The P/C industry is reporting a 117.7 combined ratio for Q2, SNL Financial reports (sub. req., I think). That’s the worst result since third and fourth quarters of 2001, when the industry booked 121 and 120, respectively.
How bad?
The second-quarter combined ratio easily topped that of other problematic periods for the industry in recent years.
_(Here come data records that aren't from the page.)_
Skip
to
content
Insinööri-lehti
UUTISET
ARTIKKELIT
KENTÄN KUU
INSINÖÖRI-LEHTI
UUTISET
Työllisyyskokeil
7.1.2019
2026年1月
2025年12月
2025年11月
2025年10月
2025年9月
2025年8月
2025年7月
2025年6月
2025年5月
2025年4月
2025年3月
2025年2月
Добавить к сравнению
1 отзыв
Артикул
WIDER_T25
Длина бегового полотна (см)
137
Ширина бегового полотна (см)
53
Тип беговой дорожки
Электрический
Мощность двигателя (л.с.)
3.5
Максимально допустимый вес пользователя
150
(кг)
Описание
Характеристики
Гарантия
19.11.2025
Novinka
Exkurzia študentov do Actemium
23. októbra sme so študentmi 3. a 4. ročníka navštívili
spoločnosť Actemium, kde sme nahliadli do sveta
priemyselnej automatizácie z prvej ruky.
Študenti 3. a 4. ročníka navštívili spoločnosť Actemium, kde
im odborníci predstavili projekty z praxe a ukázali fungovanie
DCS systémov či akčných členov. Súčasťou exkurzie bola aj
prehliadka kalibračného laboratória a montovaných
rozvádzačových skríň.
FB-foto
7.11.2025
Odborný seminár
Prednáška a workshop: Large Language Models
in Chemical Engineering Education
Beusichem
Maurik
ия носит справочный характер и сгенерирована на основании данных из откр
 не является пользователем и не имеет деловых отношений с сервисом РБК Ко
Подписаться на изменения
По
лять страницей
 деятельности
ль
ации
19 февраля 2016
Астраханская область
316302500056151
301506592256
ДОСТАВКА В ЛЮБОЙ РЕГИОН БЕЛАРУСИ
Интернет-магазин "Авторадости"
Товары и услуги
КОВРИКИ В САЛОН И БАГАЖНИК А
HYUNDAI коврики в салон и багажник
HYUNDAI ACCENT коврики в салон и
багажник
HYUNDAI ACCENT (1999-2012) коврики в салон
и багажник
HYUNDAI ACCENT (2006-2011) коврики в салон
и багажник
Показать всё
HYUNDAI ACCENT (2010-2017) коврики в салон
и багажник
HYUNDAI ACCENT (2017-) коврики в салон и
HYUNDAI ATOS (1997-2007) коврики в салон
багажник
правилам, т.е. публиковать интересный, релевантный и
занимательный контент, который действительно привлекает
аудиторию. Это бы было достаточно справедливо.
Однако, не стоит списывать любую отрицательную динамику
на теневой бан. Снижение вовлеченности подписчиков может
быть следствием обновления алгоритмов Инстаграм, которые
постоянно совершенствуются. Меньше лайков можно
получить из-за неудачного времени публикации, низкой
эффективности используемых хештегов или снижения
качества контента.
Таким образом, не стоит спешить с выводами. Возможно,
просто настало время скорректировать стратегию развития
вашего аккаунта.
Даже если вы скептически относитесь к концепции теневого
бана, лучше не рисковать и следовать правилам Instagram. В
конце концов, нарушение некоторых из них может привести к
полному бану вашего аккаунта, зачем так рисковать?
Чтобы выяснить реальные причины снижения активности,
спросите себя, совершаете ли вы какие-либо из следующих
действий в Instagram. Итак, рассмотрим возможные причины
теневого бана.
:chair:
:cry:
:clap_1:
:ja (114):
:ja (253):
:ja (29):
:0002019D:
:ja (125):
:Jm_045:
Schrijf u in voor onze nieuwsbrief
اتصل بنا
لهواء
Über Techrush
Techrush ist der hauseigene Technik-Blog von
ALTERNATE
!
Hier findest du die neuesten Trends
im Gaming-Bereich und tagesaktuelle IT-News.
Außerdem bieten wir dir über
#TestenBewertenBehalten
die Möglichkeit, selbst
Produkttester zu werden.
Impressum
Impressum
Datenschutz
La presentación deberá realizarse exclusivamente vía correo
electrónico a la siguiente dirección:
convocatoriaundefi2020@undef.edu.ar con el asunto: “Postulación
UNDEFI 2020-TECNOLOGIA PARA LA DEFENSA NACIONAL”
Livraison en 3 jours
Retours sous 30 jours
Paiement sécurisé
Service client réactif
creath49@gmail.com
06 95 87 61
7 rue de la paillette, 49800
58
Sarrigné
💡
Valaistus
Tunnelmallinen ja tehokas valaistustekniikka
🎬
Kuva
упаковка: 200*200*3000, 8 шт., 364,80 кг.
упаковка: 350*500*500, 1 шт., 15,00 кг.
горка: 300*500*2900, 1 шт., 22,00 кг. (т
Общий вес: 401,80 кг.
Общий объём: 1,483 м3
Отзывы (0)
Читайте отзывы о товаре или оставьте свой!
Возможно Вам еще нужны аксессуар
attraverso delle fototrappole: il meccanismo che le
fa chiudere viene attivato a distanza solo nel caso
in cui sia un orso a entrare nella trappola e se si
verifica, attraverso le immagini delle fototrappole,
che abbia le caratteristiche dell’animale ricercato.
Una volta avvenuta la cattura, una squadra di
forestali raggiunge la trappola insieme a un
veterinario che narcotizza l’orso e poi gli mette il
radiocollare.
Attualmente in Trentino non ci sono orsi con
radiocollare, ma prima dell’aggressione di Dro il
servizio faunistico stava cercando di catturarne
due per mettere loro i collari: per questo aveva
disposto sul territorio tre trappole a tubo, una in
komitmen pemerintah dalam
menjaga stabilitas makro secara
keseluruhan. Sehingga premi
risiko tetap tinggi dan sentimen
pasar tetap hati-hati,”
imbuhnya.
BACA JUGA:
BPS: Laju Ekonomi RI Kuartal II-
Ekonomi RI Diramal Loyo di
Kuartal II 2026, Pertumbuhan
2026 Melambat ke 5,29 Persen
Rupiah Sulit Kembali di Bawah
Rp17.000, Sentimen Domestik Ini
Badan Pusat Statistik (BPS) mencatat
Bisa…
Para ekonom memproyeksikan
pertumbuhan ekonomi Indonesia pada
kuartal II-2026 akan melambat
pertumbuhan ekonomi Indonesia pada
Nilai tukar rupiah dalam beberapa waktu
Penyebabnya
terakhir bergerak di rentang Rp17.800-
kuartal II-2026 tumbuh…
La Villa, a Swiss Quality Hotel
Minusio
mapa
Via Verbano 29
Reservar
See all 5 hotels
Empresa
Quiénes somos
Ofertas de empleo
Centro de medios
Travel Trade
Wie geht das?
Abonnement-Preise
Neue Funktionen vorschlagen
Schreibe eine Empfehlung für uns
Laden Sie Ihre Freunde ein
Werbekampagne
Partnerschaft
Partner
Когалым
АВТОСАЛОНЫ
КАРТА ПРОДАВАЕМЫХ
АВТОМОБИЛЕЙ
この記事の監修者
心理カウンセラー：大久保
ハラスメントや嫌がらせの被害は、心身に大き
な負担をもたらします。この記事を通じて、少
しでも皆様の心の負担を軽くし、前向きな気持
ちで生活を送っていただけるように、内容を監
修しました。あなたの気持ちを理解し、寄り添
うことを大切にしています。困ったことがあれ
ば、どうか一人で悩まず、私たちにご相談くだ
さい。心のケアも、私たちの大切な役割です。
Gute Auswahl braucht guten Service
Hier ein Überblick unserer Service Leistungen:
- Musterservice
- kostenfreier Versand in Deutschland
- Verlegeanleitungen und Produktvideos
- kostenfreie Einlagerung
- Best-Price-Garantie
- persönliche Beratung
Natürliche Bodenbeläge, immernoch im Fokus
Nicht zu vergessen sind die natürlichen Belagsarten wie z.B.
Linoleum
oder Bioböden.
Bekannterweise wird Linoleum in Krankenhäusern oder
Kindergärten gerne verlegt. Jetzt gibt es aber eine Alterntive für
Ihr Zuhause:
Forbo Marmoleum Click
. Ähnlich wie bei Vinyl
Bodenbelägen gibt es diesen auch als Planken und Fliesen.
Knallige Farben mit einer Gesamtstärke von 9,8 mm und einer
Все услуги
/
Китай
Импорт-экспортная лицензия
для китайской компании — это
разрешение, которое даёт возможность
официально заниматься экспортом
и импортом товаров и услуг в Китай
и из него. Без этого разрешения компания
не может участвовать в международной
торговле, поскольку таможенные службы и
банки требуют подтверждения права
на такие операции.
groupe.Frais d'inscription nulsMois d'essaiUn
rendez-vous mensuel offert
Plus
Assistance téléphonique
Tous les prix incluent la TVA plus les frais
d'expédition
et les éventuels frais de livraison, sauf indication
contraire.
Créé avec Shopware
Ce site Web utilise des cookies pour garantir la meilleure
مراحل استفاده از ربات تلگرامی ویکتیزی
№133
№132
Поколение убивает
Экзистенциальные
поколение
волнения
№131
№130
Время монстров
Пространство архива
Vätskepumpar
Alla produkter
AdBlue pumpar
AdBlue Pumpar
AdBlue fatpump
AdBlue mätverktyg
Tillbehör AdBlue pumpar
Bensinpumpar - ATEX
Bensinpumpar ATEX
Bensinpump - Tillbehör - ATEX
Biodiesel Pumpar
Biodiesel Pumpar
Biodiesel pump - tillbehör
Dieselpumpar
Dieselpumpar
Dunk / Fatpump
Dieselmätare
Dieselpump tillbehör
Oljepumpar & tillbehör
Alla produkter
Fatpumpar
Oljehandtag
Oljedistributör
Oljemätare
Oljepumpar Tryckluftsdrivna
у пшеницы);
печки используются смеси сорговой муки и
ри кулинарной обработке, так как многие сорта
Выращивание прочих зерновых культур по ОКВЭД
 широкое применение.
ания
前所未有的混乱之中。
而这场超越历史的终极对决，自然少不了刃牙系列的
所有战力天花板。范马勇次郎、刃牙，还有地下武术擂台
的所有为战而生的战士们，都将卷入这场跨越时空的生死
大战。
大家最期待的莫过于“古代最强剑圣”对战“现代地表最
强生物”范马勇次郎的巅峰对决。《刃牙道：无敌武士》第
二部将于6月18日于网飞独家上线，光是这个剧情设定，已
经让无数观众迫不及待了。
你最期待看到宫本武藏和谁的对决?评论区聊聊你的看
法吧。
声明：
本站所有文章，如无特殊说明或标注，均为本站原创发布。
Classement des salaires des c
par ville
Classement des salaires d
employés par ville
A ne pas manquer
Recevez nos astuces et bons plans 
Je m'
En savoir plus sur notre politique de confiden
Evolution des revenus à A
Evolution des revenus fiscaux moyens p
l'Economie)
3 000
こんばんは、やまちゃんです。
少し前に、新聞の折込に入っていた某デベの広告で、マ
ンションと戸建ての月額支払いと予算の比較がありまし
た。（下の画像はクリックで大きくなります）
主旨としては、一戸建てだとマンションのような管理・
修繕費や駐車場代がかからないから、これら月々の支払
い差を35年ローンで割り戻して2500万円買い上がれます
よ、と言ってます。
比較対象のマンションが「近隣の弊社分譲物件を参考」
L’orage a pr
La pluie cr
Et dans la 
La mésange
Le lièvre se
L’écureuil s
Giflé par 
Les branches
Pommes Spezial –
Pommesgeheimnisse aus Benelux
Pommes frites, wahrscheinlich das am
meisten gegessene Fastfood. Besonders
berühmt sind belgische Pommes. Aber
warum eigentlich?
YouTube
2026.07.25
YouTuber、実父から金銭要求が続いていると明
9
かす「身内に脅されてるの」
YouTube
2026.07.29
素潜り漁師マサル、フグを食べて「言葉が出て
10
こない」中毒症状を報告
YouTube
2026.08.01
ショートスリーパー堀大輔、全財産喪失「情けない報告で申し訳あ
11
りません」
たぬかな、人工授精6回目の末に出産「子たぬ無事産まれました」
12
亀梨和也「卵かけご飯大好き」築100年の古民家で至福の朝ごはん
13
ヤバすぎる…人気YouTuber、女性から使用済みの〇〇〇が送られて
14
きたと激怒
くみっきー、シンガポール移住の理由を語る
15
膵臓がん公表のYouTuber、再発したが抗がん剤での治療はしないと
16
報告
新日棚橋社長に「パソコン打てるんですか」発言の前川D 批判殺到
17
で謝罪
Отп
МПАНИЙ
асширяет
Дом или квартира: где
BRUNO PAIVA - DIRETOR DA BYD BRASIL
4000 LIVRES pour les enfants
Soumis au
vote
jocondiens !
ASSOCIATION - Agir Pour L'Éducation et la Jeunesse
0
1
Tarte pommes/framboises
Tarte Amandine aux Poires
The same group of companies produced combined ratios of 112.7% in the third quarter of 2008 [ed. note: Hurricane Ike] and 113.6% in the third quarter of 2005 [Katrina], but the former was inflated by dismal results by bond insurers and the latter was suppressed to a lesser extent by strong bond insurer results.
The industry’s underwriting loss approached $19B. State Farm alone booked an underwriting loss of $2.5B. Clearly the awful tornado season took its toll.
SNL’s chart tells the story:
The industry booked $2.88B in favorable development on prior-year losses, a 37% dip from $4.58B in Q1.
- Personal lines writers suffered $10B in underwriting losses.
- Commercial property writers posted $3.7B in underwriting losses.
- Companies that focus more broadly on all commercial coverages posted underwriting losses of $2.8B.
- Financial writers, led by poor results at mortgage writers, booked $1.4B in underwriting losses.
- Medmal writers posted a modest $161M gain.
SNL’s analysis is based on statutory data and represents 98% of expected statutory filers.